It now have a lot of admiration for Eddie the Eagle.
Do love the granite works very much, I love the visual weightiness of them. The Angry Boy reminds me of that dancing baby animation that was all the rage a decade or so ago.
I could have spent hours and hours in that park – such a beautiful, natural representation of human form, love, relationships, age etc. Never seen anything like it before.
Oh god, you're right–it does!
Angry boy does look a bit like it wasn't only his hand that was touched………
I know – I noticed that too! No wonder he's cross.
Oh joy. I am looking forward to trying to elicit a smile for the camera once my kids turn teen on me. Looks like an interesting trip though
Most of the time he's ok but this was probably too early in the morning!

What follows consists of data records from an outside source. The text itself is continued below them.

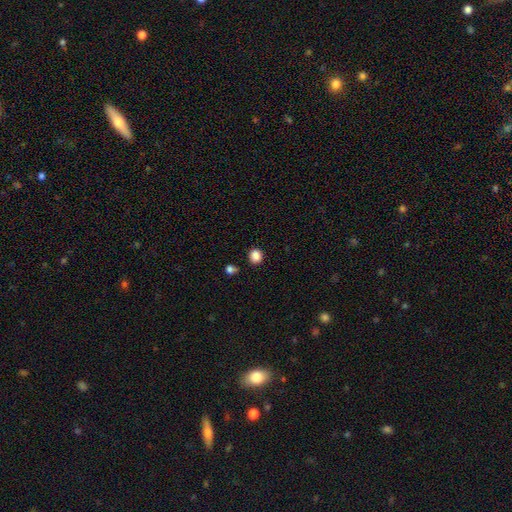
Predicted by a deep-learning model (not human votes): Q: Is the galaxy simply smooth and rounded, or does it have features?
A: smooth — 86%.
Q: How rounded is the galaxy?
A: round — 80%.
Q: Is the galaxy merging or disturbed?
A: none — 85%.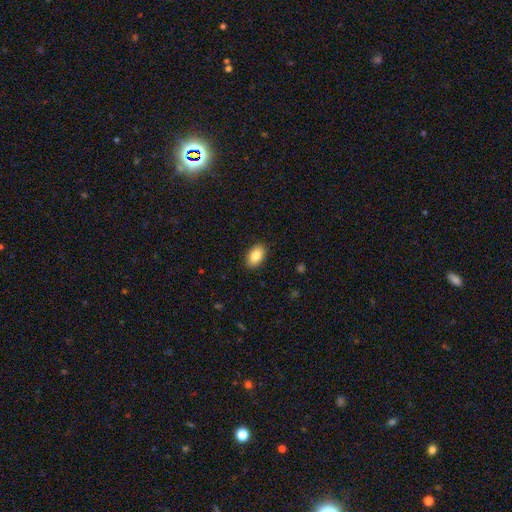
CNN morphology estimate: Smooth or featured: smooth — 86% (featured or disk — 7%)
How rounded: in between — 91% (round — 8%)
Merging: none — 90% (minor disturbance — 8%)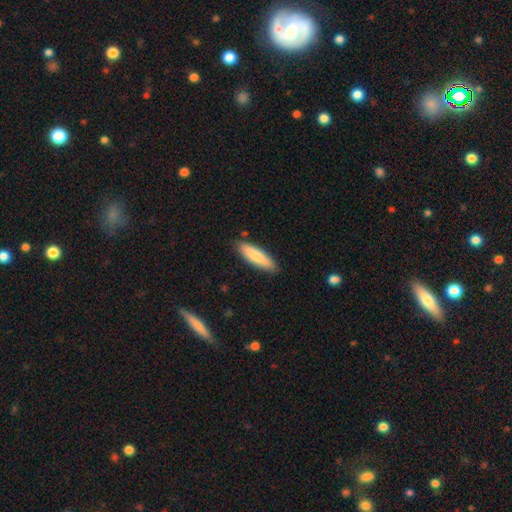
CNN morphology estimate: The model was most divided on "how rounded": cigar-shaped: 66%, in between: 32%, round: 1%. More confident: merging — none (86%); smooth or featured — smooth (81%).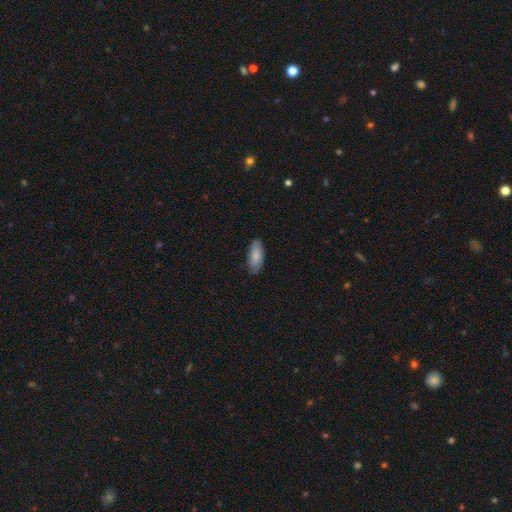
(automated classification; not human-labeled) A smooth galaxy with no disk features (81%) that is in between round and cigar-shaped (83%). Merging: none (81%).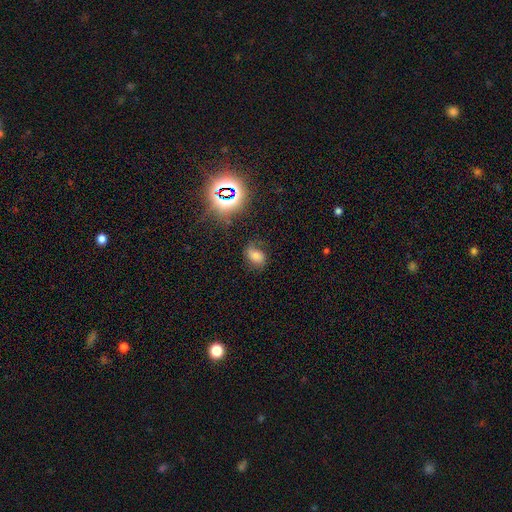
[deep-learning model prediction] smooth 57%, star or artifact 23%, featured or disk 20%. Down the decision tree: how rounded — in between (76%); merging — none (63%).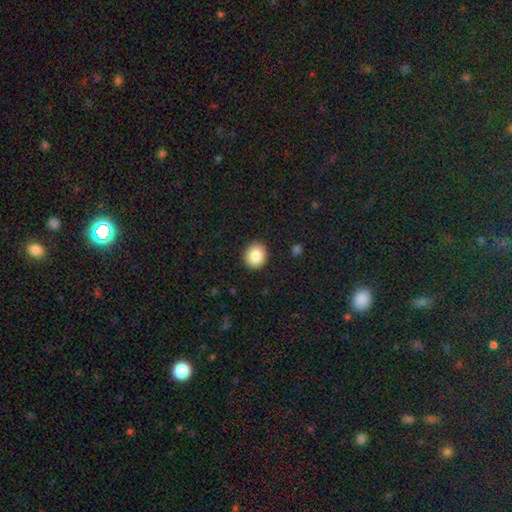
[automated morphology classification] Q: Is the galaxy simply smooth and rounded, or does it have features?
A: smooth — 86%.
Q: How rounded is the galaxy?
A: round — 81%.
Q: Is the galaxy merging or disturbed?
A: none — 91%.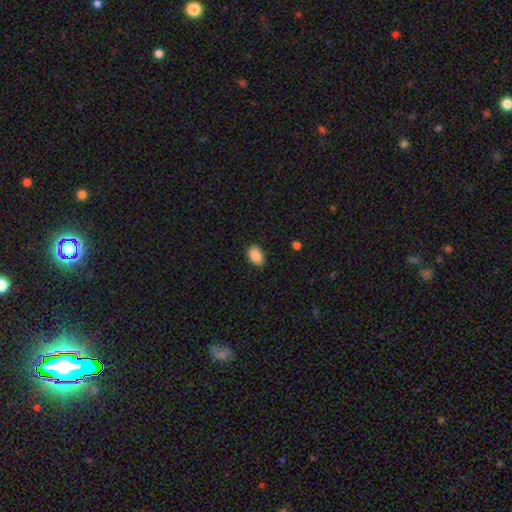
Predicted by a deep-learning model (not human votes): Smooth or featured? Predicted: smooth (p=0.89). How rounded? Predicted: in between (p=0.80). Merging? Predicted: none (p=0.83).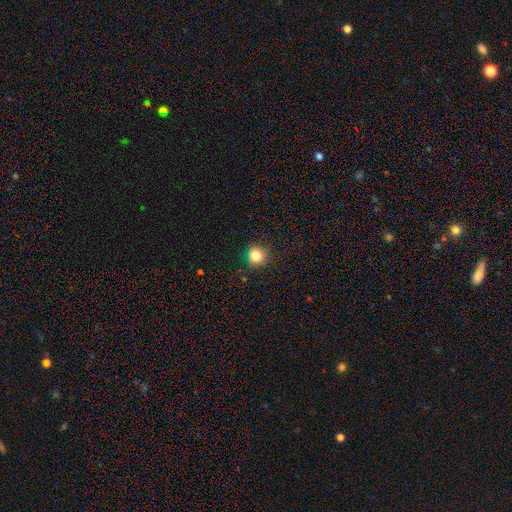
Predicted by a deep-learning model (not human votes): Morphology: type=smooth (83%); roundness=round (93%); merging=none (87%).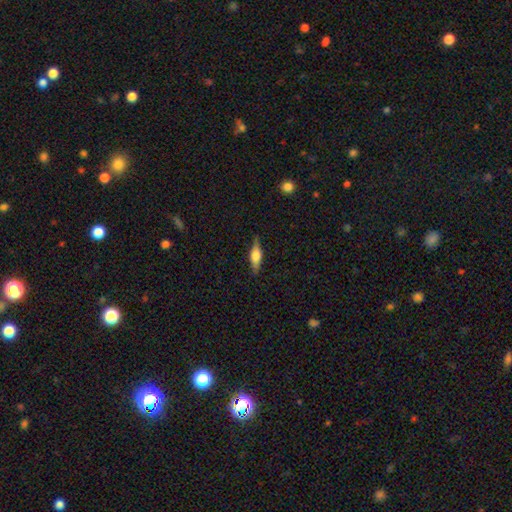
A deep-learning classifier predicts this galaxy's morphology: Q: Smooth or featured?
A: featured or disk (55%); runner-up: smooth (38%)
Q: Edge-on disk?
A: yes (95%); runner-up: no (5%)
Q: Edge-on bulge?
A: rounded (86%); runner-up: boxy (12%)
Q: Merging?
A: none (86%); runner-up: minor disturbance (11%)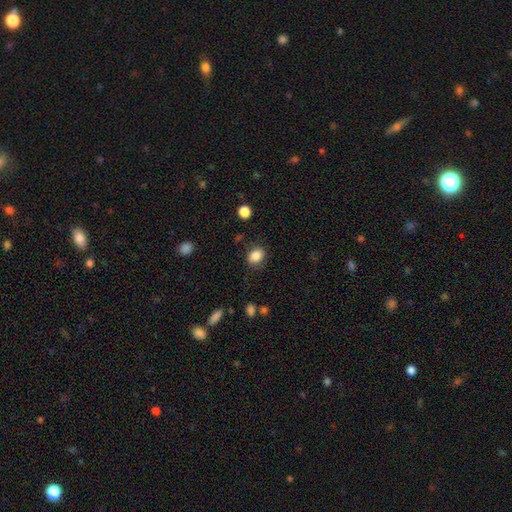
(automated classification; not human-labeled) Smooth or featured? Predicted: smooth (p=0.86). How rounded? Predicted: in between (p=0.54). Merging? Predicted: none (p=0.82).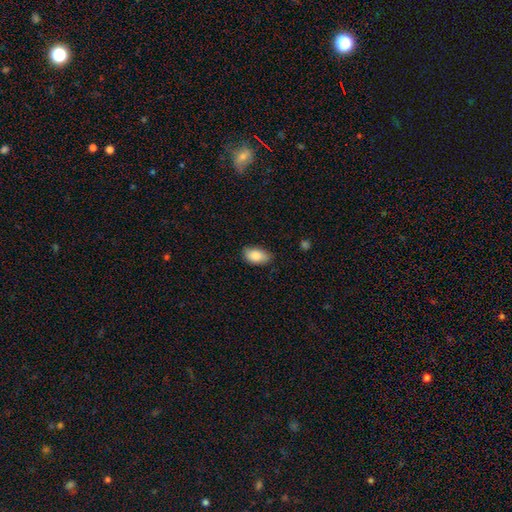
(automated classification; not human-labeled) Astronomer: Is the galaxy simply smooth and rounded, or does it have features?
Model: smooth — 87%.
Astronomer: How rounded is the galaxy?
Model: in between — 93%.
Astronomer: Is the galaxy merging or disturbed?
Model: none — 74%.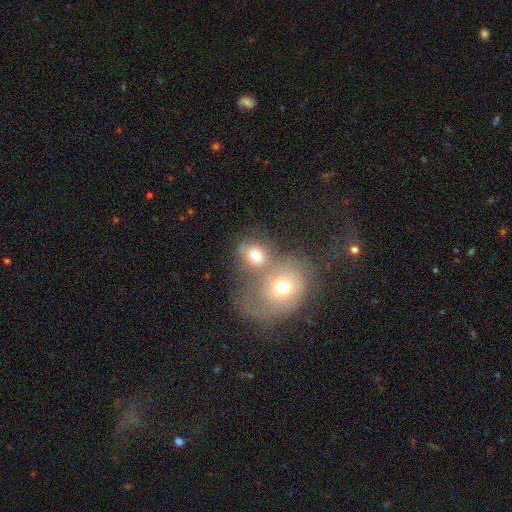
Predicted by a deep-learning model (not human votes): Smooth or featured: smooth — 68% (featured or disk — 21%)
How rounded: round — 52% (in between — 47%)
Merging: merger — 59% (none — 26%)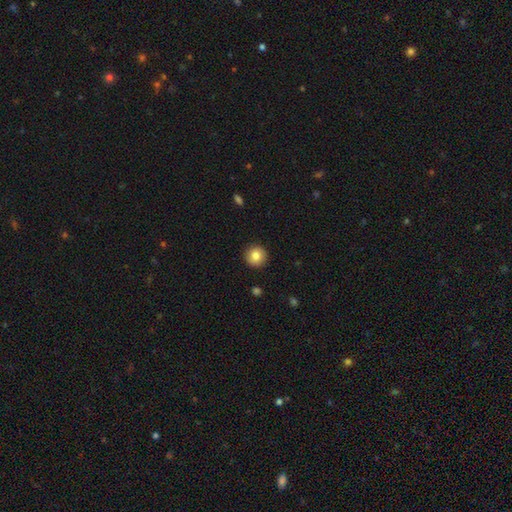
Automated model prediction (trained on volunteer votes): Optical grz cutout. It shows a smooth galaxy with no disk features (84%) that is round (94%). Merging: none (92%).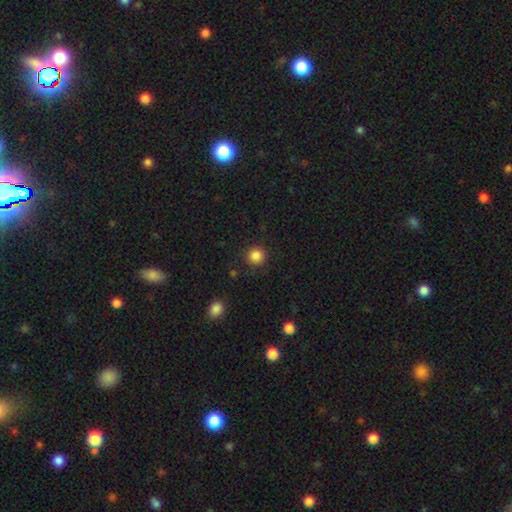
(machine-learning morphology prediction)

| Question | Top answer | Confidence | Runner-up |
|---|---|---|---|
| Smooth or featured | smooth | 86% | star or artifact (11%) |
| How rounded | round | 94% | in between (5%) |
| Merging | none | 90% | minor disturbance (6%) |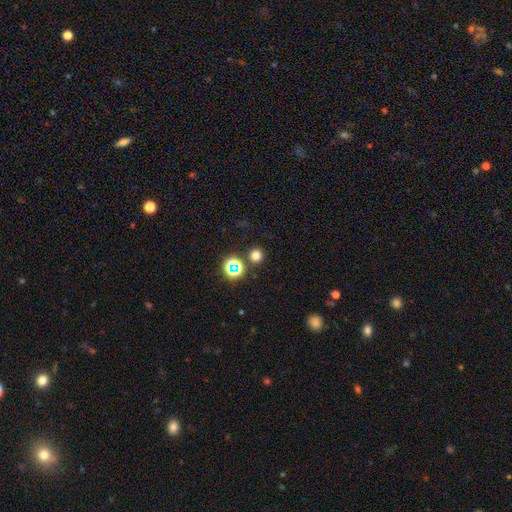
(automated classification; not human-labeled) This appears to be a smooth galaxy with no disk features (72%) that is round (94%). Merging: none (86%).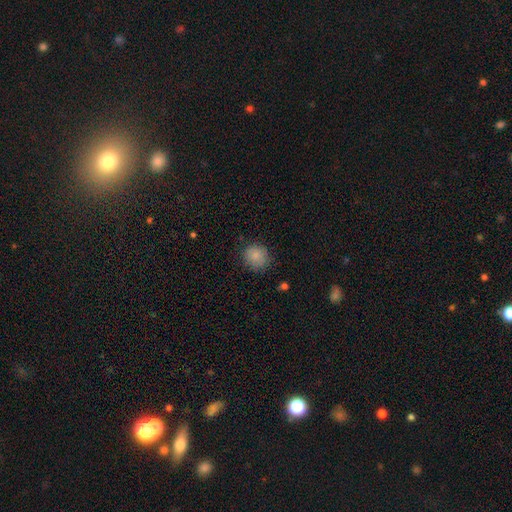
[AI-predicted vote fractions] This is clearly a smooth galaxy (86%). How rounded: clearly round (86%). Merging: clearly none (83%).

Is it their rule or a Norway rule? I like the statues, I would enjoy that.
Just a Burgess Boy rule apparently…
Indeed what a faux-pas, shame on you, and both husband and son are well in order to stare you down as a social pariah.
However if they had taken a selfie with goofie smiles and miley cyrus tongue, with a possibilility of say a photo-bomb by a passer-by, like the Queen, then that would be different.
Statues are quirky
Ha, that did make me laugh. You're so wise, Bryce.
So much nakedness was initially a bit of a shock for us Brits. Our statues are either abstract or wearing uniforms.
LOVE the look on their faces! That's the best pic EVER! 😉 And those sculptures are awesome. I particularly love the one of the mother with kids on her back. That's SO me – most days! x
I captured them perfectly mid-scowl.
Glad you like the mum with the kids – my favourite too, unusual and joyful. Oh to have pigtails which double up as reins.
Oh my god, that zip wire looks crazy – I would love a go at it!!
Over to you then, Andrea!
That ski jump looks amazing. Oslo is on my list of cities to visit. I've spent a month travelling up and down the coast of Norway, but I'm yet to make it to the capital. One day.
Similar pattern here:visited the fjords as a child but first time seeing the capital. Good time to come though as the new developments are very exciting.
Adore the angry boy sculpture!
Oh how wonderful you visited Oslo. would love to but maybe when the girls are older.
Some weird looking sculptures there especially the one with the kneeling mum…
PS: If you feel like taking a picture than it doesn't matter where you are 🙂
I'd love to visit Oslo one day – although that Angry boy statue freaks me out!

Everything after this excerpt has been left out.